My addiction to hope began on a crisp Sunday morning. The chill in the air was unusual for the time of year, a period usually experienced through varying degrees of humidity. There I stood, at the telephone pole that gave birth to my consciousness. At four years old, my very first memory was of me standing by this weather worn telephone pole next to the wall of the house with the green moss. This was the point of my mind spark, and the birthplace of my first flirtation with hope. There I stood, hoping that despite the chill, I could go swimming, though the words meant little, seeing as I had just been consciously awakened. Because of that day, no matter how dark the night got, I hoped. I was hooked on the concept and there was no turning back.

I tried giving up hoping once. To toss the concept aside and live a life based on facts and measured efforts. Allowing my actions alone to be the guiding compass. Hope wouldn’t let go of me, it’s grip was too tight. I liken it to a lover that has held heart for what seems like an eternity. Even when given back, it still have finger marks and prints all over, barley fading. Just like the prints of lovers past, hope leaves a mark on your heart. A life without hope is loneliness, hope is a burden we must bare. It defines us at our very core. What is humanity without hope?

Hope is the promise that our future is guaranteed. We will always believe in that promise without proof. We will fight for it, sacrifice for it and some of us will die for it. A promise that may never be fulfilled, a promise that makes the journey the mission.

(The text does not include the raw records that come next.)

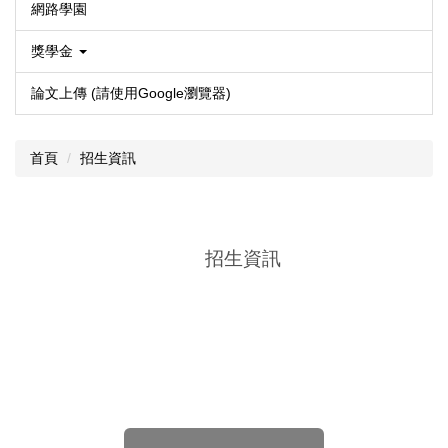
網路學園
獎學金
論文上傳 (請使用Google瀏覽器)
首頁
招生資訊
招生資訊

Hope is intoxicating, in the same drugs, alcohol and sex are. It is that intoxication that drives us to take our vitamins, eat our vegetables, and for the really addicted among us, exercise. I take five pills a day, my varying vitamins but Vitamin C is my holy grail. Someone or an ad once told be that Vitamin C cures gingivitis. So now, every time I feel the slightest of discomfort in my mouth I pop a Vitamin C because I think it’s magic. I hope it is magic.

That rush of something creating a possibility is a rush is unlike any other drug, coffee and wine/whiskey being my point of reference. Every time I feel a pain in my chest close to my heart I take the stairs and eat a salad and hope I have negated some illness.

I think about the future more than I care to admit. Admitting to living on hope means you give way to disappoint make yourself vulnerable. But, what is cause without effect?